Tiny portraits—some small enough to be worn as jewelry—were the wallet photos of their era, which was roughly from the 16th century until the late 19th century, when they were displaced by photography. “It’s the most personal form of portraiture,” says Elle Shushan, a Philadelphia-based dealer. “They weren’t prettified. They were meant only for the person you gave them to.”
Initially, perhaps, but elite collectors ranging from Queen Elizabeth I to Horace Walpole to J.P. Morgan have all pursued portrait miniatures, helping to ensure the paintings’ allure decades after their obsolescence. As with most forms of art and antiques sold at auction, the best tend to rise in value. “If you spent $200 10 years ago, that portrait is still worth $200,” says Camilla Lombardi, director of portrait miniatures for Bonhams auction house in England. “If you spent $20,000, it’s worth $50,000 now.”
Miniature portraits derived from the tradition of small images in illustrated manuscripts. The first were rendered on vellum, but after artists of the early 18th century discovered that ivory enhanced the liveliness of sitters, it became the canvas of choice. While magnifying glasses were available to miniaturists, they were not a must. Some artists employed reducing glasses, which shrank details; others used both types of glasses, and still others relied on just the naked eye.
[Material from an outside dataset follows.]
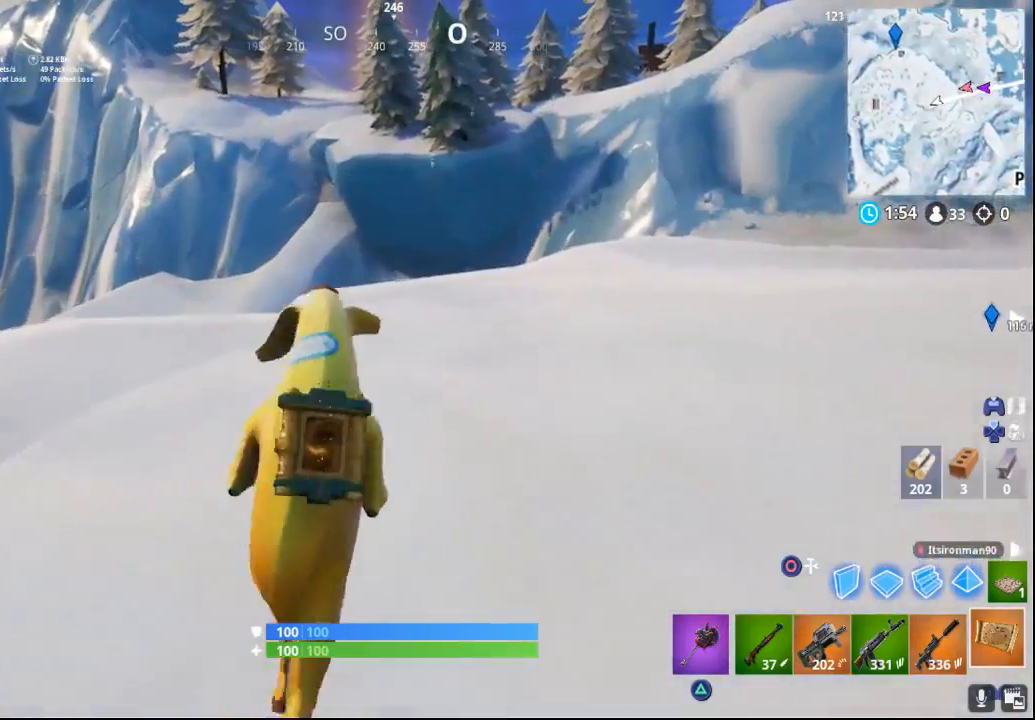
{"buttons": [], "left_stick": "up", "right_stick": "center", "events": []}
In addition to Cooper, coveted miniaturists include the British artists Nicholas Hilliard and Richard Cosway. Cosway painted a tiny, diamond-set portrait of the commoner Mrs. Fitzherbert that her husband, King George IV, loved so well that he insisted on being buried with it. Among works by Hilliard, a miniaturist from the 16th and 17th centuries, is a 2-inch portrait of an unknown woman, still set in its original turned-ivory box, scheduled to be auctioned at Bonhams’ Knightsbridge location in London on November 23. It has a presale estimate of roughly $8,000 to $11,200.
Portrait miniatures in their original settings are generally worth more. The one that holds the world auction record, set at Christie’s New York in 2001, was painted by the Irish-born artist John Ramage while he was living in America. It had its original 1789 gold case, smithed by Ramage. But the identity of the sitter, George Washington, did the most to drive its price into the stratosphere: $1.2 million. Christie’s will next offer portrait miniatures in a November 29 sale at its King Street branch in London.
Fame and frame aside, the skill of the artist is paramount. One of the stars of Shushan’s booth at the 2012 Winter Antiques Show in New York in January will be an 1815 portrait of the young Ferdinand of Orleans, who became heir to the throne of France, painted on ivory by Jean-Baptiste-Jacques Augustin. The piece, which Shushan plans to offer in the $50,000 range, is laden with gold leaf and finely detailed. “Look at the cording on the front of the jacket—you can see every stitch—and it’s only 3¾ inches high,” Shushan says. “You can’t see a brushstroke on the face. It looks like porcelain. Can you imagine anything more delicious?”